“Vernon, sometimes I wonder if all our earthly problems and sorrows are really anything more than mirages,” said Mr. Gilroy, as the wagon bumped over a rut and brought him to a sense of where they were at the moment.
Mr. Vernon laughed. “At least that rut was not a mirage, eh, Joan?”
The sun rose higher, its rays seeming to start mirages in the lilac-tinted haze which enveloped the plains and peaks. Quite often, now, one or another in the party would call out to draw attention to a beautiful lake engirdled by pine groves; to a valley where the flocks or herds pastured; to a barren mountain where the erosions gave view to dark masses of rock and waste.
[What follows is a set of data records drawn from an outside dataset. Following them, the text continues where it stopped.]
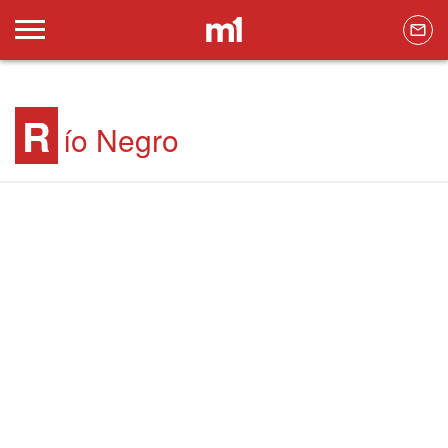
R
ío Negro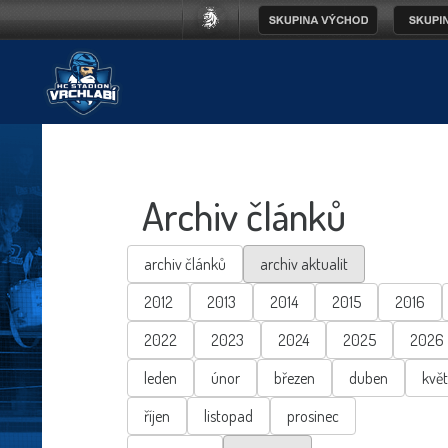
Archiv článků
archiv článků
archiv aktualit
2012
2013
2014
2015
2016
2022
2023
2024
2025
2026
leden
únor
březen
duben
kvě
říjen
listopad
prosinec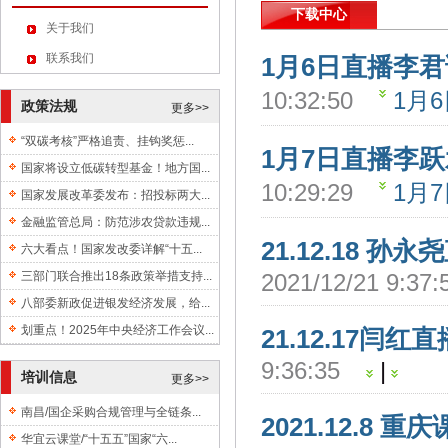
下载中心
关于我们
联系我们
1月6日直播李
10:32:50
1月
政策法规
更多>>
“双碳考核”严格追责、挂钩奖惩...
1月7日直播李
国家将设立低碳转型基金！地方国...
10:29:29
1月
国家发展改革委发布：招投标两大...
金融监管总局：防范涉农贷款违规...
21.12.18 孙
六大看点！国家发改委详解“十五...
三部门联合推出18条政策举措支持...
2021/12/21 9:3
八部委新政促进银发经济发展，给...
划重点！2025年中央经济工作会议...
21.12.17闫红
9:36:35
|
培训信息
更多>>
南昌/国企采购合规管理与全链条...
2021.12.8 
华宜云课堂/“十五五”国家“六...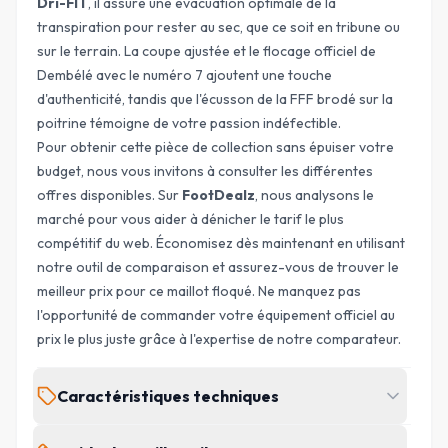
Dri-FIT
, il assure une évacuation optimale de la
transpiration pour rester au sec, que ce soit en tribune ou
sur le terrain. La coupe ajustée et le flocage officiel de
Dembélé avec le numéro 7 ajoutent une touche
d'authenticité, tandis que l'écusson de la FFF brodé sur la
poitrine témoigne de votre passion indéfectible.
Pour obtenir cette pièce de collection sans épuiser votre
budget, nous vous invitons à consulter les différentes
offres disponibles. Sur
FootDealz
, nous analysons le
marché pour vous aider à dénicher le tarif le plus
compétitif du web. Économisez dès maintenant en utilisant
notre outil de comparaison et assurez-vous de trouver le
meilleur prix pour ce maillot floqué. Ne manquez pas
l'opportunité de commander votre équipement officiel au
prix le plus juste grâce à l'expertise de notre comparateur.
Caractéristiques techniques
MARQUE
ÉQUIPE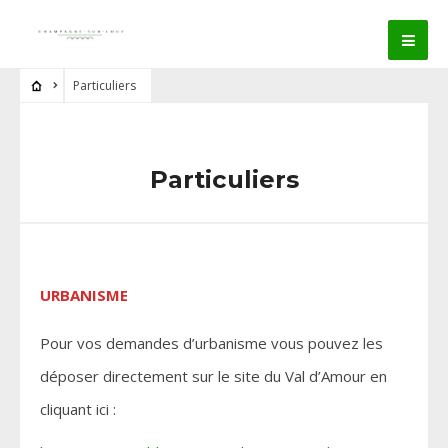
Particuliers
Particuliers
URBANISME
Pour vos demandes d’urbanisme vous pouvez les
déposer directement sur le site du Val d’Amour en
cliquant ici :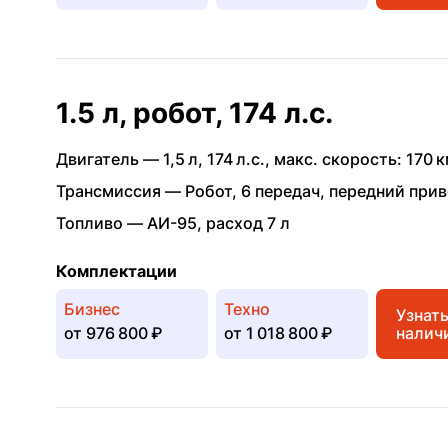
1.5 л, робот, 174 л.с.
Двигатель —
1,5 л
,
174 л.с.
,
макс. скорость: 170 к
Трансмиссия —
Робот
,
6 передач
,
передний при
Топливо —
АИ-95
,
расход 7 л
Комплектации
Бизнес
Техно
Узнат
от
976 800 ₽
от
1 018 800 ₽
налич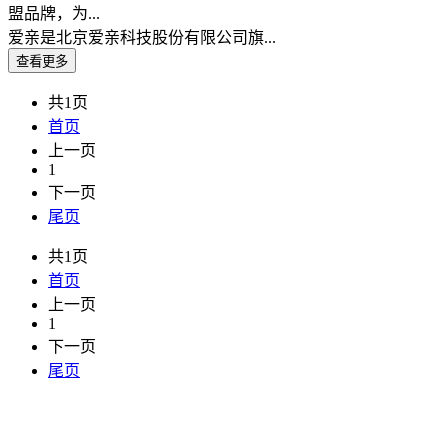
盟品牌，为...
爱亲是北京爱亲科技股份有限公司旗...
共1页
首页
上一页
1
下一页
尾页
共1页
首页
上一页
1
下一页
尾页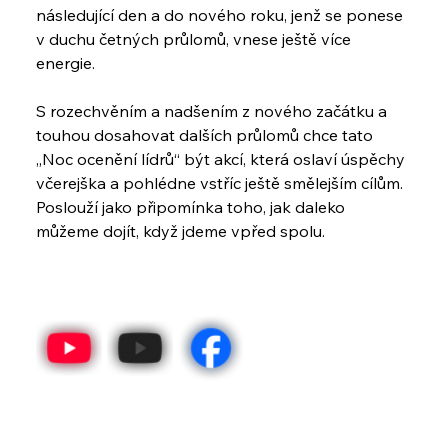
následující den a do nového roku, jenž se ponese 
v duchu četných průlomů, vnese ještě více 
energie.
S rozechvěním a nadšením z nového začátku a 
touhou dosahovat dalších průlomů chce tato 
„Noc ocenění lídrů“ být akcí, která oslaví úspěchy 
včerejška a pohlédne vstříc ještě smělejším cílům. 
Poslouží jako připomínka toho, jak daleko 
můžeme dojít, když jdeme vpřed spolu.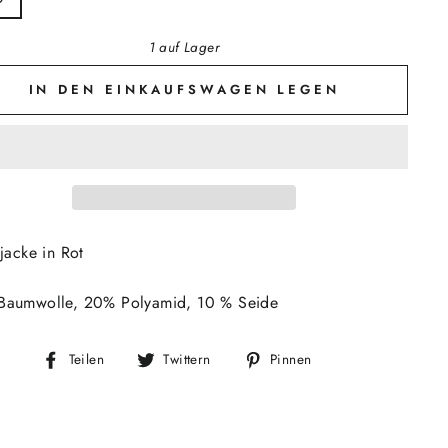
1 auf Lager
IN DEN EINKAUFSWAGEN LEGEN
kjacke in Rot
Baumwolle, 20% Polyamid, 10 % Seide
Auf
Auf
Auf
Teilen
Twittern
Pinnen
Facebook
Twitter
Pinterest
teilen
twittern
pinnen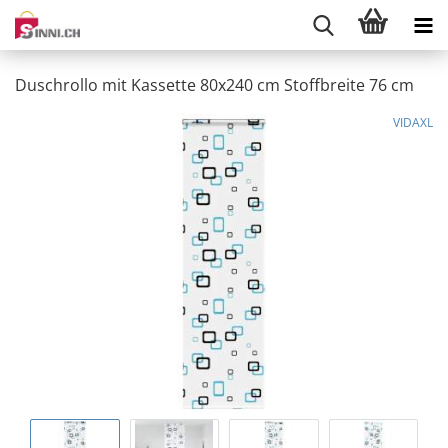
Duschrollo mit Kassette 80x240 cm Stoffbreite 76 cm
VIDAXL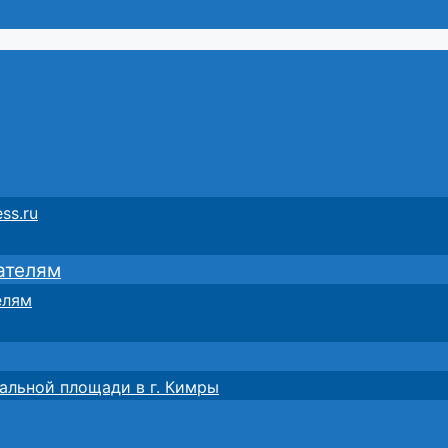
ss.ru
ателям
елям
альной площади в г. Кимры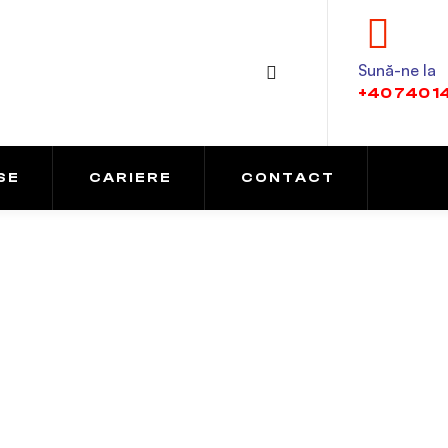
Sună-ne la
+40 740 1
SE
CARIERE
CONTACT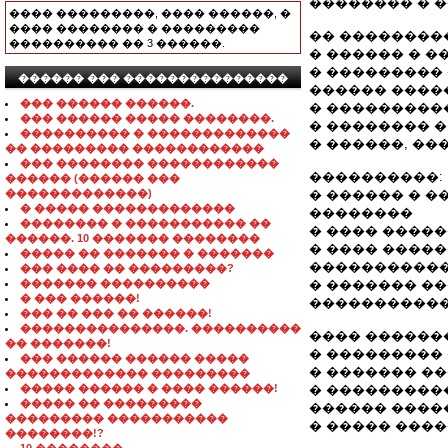
�������� � ��
���� ���������, ���� ������, �
���� �������� � ���������
�� ��������
���������� �� 3 ������.
� ������ � 
� ���������
������ ��� ���������������
������ ����
��� ������ ������.
� ���������
��� ������ ����� ��������.
� �������� 
���������� � �������������
� ������, �
�� ��������� ������������
��� �������� ������������
����������:
������ (������ ���
�������������)
� ������ � ��
� ����� �������������
��������
�������� � ����������� ��
� ���� ������ �
������. 10 ������� ��������
� ���� ����
����� �� ������� � �������
����������
��� ���� �� ���������?
������� ����������
� ������� �
� ��� ������!
����������
��� �� ��� �� ������!
���������������. ����������
���� ������
�� �������!
� ���������
��� ������ ������ �����
� ������� �
������������� ���������
����� ������ � ���� ������!
� ���������
����� �� ���������
������ ����
��������� �����������
� ����� ���
��������!?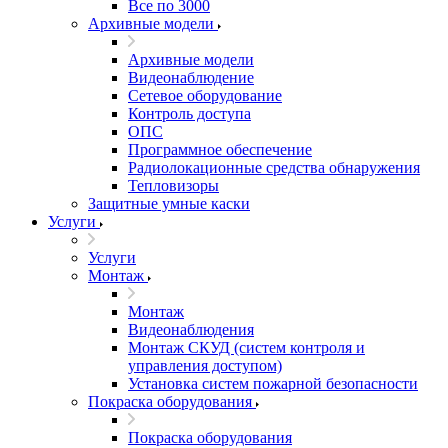
Все по 3000
Архивные модели
Архивные модели
Видеонаблюдение
Сетевое оборудование
Контроль доступа
ОПС
Программное обеспечение
Радиолокационные средства обнаружения
Тепловизоры
Защитные умные каски
Услуги
Услуги
Монтаж
Монтаж
Видеонаблюдения
Монтаж СКУД (систем контроля и
управления доступом)
Установка систем пожарной безопасности
Покраска оборудования
Покраска оборудования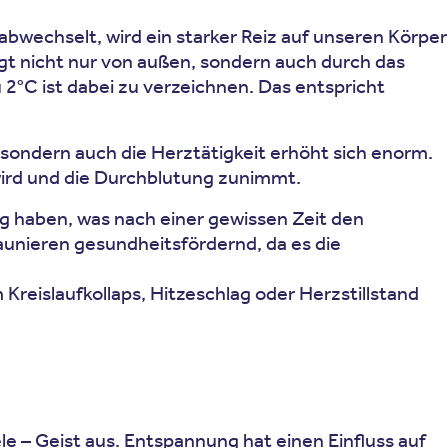
abwechselt, wird ein starker Reiz auf unseren Körper
gt nicht nur von außen, sondern auch durch das
 2°C ist dabei zu verzeichnen. Das entspricht
sondern auch die Herztätigkeit erhöht sich enorm.
ird und die Durchblutung zunimmt.
ng haben, was nach einer gewissen Zeit den
aunieren gesundheitsfördernd, da es die
Kreislaufkollaps, Hitzeschlag oder Herzstillstand
le – Geist aus. Entspannung hat einen Einfluss auf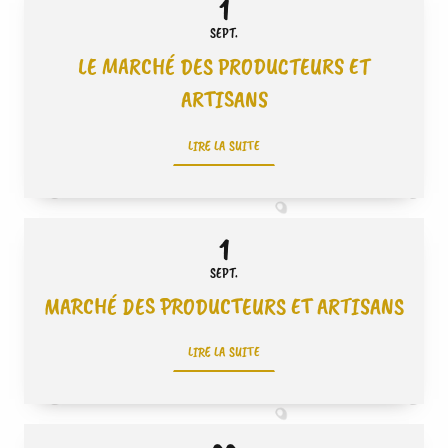
1
SEPT.
LE MARCHÉ DES PRODUCTEURS ET
ARTISANS
LIRE LA SUITE
1
SEPT.
MARCHÉ DES PRODUCTEURS ET ARTISANS
LIRE LA SUITE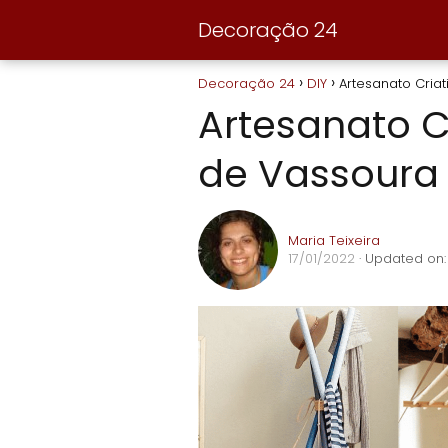
Decoração 24
Decoração 24
DIY
Artesanato Cria
Artesanato 
de Vassoura
Maria Teixeira
17/01/2022
· Updated on: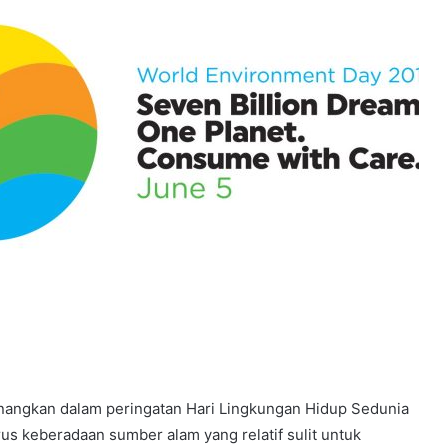
Riset
Batu
Batere
nangkan dalam peringatan Hari Lingkungan Hidup Sedunia
us keberadaan sumber alam yang relatif sulit untuk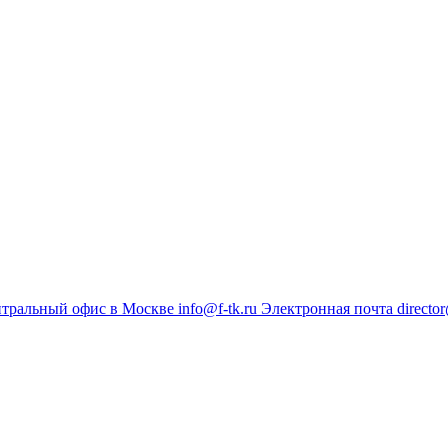
тральный офис в Москве
info@f-tk.ru
Электронная почта
director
Then, in a flash, all this would vanish, and again the two wagons would be squeaking and rattling up the trail to Acoma.
“No wonder it is called the Enchanted Mesa!” cried Julie. “The whole land here is bewitched.”
“Julie, why don’t you get a picture of one of these mirages?” asked Amy Ward, to whom the west was an unexplored land of possibilities—even its mirages might turn out to be genuine places!
“How can you photograph air and light?” laughed Julie, from her vast experiences of the past season in the Rockies.
“It’s a shame that one can’t get it on a plate,” added Judith.
“It is served on a plate,” remarked Mr. Burt, jokingly. “On the sensitive plate of the vision, and that prints it permanently on our memories.”
The scouts saw the ancient pueblo of Acoma perched up on its towering wall of over four hundred feet in height, long before they actually had arrived. As they came nearer, the tourists saw tiny windows, like the row of portholes on a vessel, lining the top of the rock. Still nearer, the girls could see, here and there, heads sticking out of these windows. The teams were a curiosity to the natives.
The drivers halted their horses and the scouts jumped down, glad to stretch their limbs.